Let’s Get More Specific About Where Memorization Works And Where It Doesn’t
Recently, we tried to understand what instructors mean when they say, “Don’t Memorize!”, or its darker variant, “If You Try To Memorize Everything You Are Doomed To Fail“. You can read the whole post here, but it basically boiled down to this:
• Brute force memorization of a large number of reactions and mechanisms is not efficient. If there are a lot of reactions and mechanisms to learn, spend significant time analyzing the common patterns. Like mlukeman said: “A terrible way to become good at chess is to watch a bunch of pro games and try to memorize the pattern of moves in each game. You instead need to understand the general principles that led the players to make those moves in the first place.”
• Still, in some Org 1 courses, you might be able to get away with memorizing reactions and mechanisms without understanding them, especially if you’re not tested on a deep level. Where the “Doomed To Fail” narrative really kicks in if you try to apply this strategy to Org 2, which is largely wall to wall reactions (>100, easily). Hence the advice: Learn the concepts, don’t just memorize reactions.
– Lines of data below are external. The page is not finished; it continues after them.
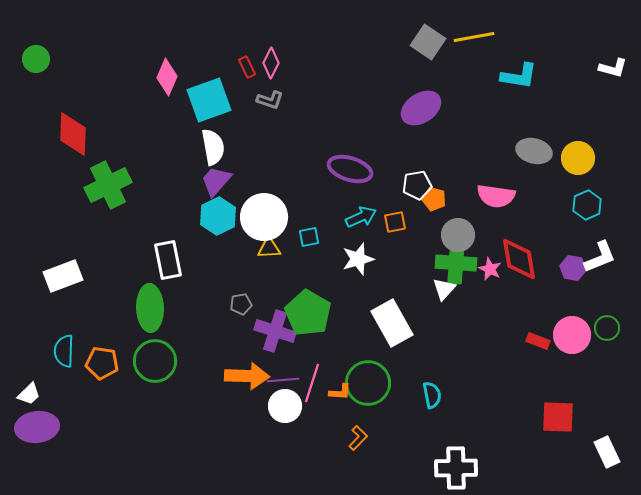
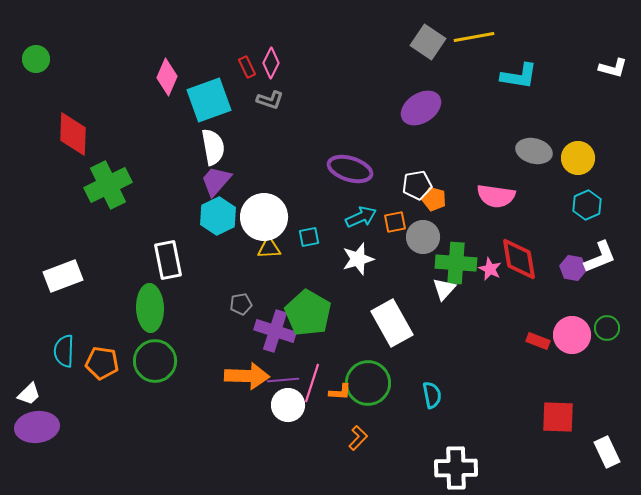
gray circle at (458, 235): moved 35 px left, 2 px down
white circle at (285, 406): moved 3 px right, 1 px up
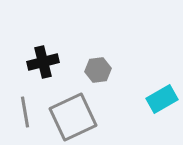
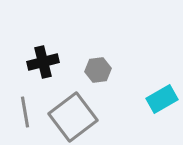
gray square: rotated 12 degrees counterclockwise
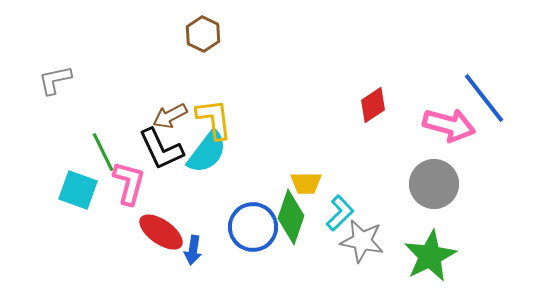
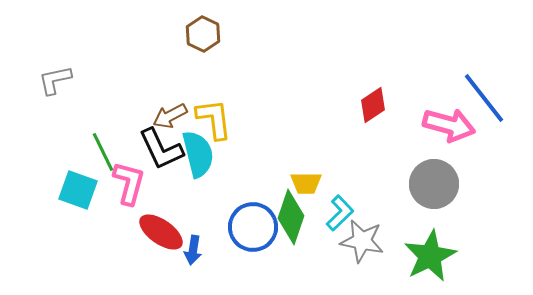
cyan semicircle: moved 9 px left, 2 px down; rotated 51 degrees counterclockwise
• Although some instructors would be loath to admit it, if you spend some time memorizing things like functional groups, a few useful pKa numbers, electronegativities, and so on, you are not “Doomed To Fail”, because memorizing these items is not that time-intensive.
Still, this doesn’t seem specific enough. It’s hard to visualize for a beginner. If I were taking organic chemistry over again, a detailed roadmap of what to expect would be useful.
So I thought it would be helpful to take a common problem students face – learning a new reaction – and break it all down into some very specific things to learn. You can think of this as a checklist, if you will.
What makes organic chemistry very different from most science courses is that there are many different categories of material to learn.
- Facts, such as bond strengths, pKa’s, the names of reagents, what bonds form/break in a given reaction, and so on. Generally, facts are answers to the question, “What…?” You can even include the reaction mechanism in this list of facts, although you’ll eventually find it more efficient to understand the key concepts involved. Bottom line: facts are things that can be memorized.
On the PDF, I’ve included a checklist of typical “facts” that one commonly wants to learn about a given reaction.
- Skills, like drawing curved arrows, calculating formal charge, drawing a cyclohexane chair flip. Skills require practice, which requires doing practice problems. Just like you can’t prepare for a piano recital exclusively by reading the sheet music, studying for organic chemistry forces you to get out your paper and pen.
The PDF includes a list of important skills one should practice in order to confidently be able to understand a reaction, such as calculating formal charge, interconverting resonance forms, recognizing implicit hydrogens and lone pairs, and many others.
- Concepts. For our purposes, concepts are useful generalizations based on facts. For instance, electronegativity is a useful concept for understanding the measured trends of electron affinities. We can use concepts to help our understanding of other concepts – for instance, electronegativity is helpful in understanding some acidity trends (such as H2O being more acidic than NH3 , for instance) as well as understanding concepts like polar vs. covalent bonding, inductive effects, and others. In organic chemistry, concepts require some level understanding beyond just memorizing facts. It can be useful to memorize trends based on concepts – such as that “electronegativity increases up and to the right on the periodic table” – but if the “why” behind the trends is understood then we can apply this to a huge range other situations.
I’ve tried to include some of the key concepts for learning reactions on the sheet. The good news is that there are a finite number of important concepts that will help you carry most of the freight, just like there are a finite number of important concepts that mechanics use for understanding engines, or chess players use for understanding positions on the board.
The bad news – for memorizers, anyway – is that if your instructor tests you on your ability to apply concepts to various reactions, there is a near-infinite number of questions they could ask, and it’s impossible to prepare for a test like this by memorization. The only way is to do a lot of advanced problem solving and gain practice by making a lot of mistakes.
To help things along in this regard, I’ve included a suggestive list of “deep” conceptual questions that you could try asking yourself about a new reaction, once you’ve understood it at a “factual” level.
Much as someone who understands how a lawn mower engine operates can apply some of the same concepts to, say, understanding how tractor and automobile engines work, if you keep asking these types of deep questions, you’ll eventually find yourself with a excellent mental “working model” of how organic chemistry reactions work that you can apply to other new reactions that you encounter.
The sheet also includes some “deeper’ questions to ask yourself about mechanisms, and finally, a few bonus exercises that will be useful for synthesis.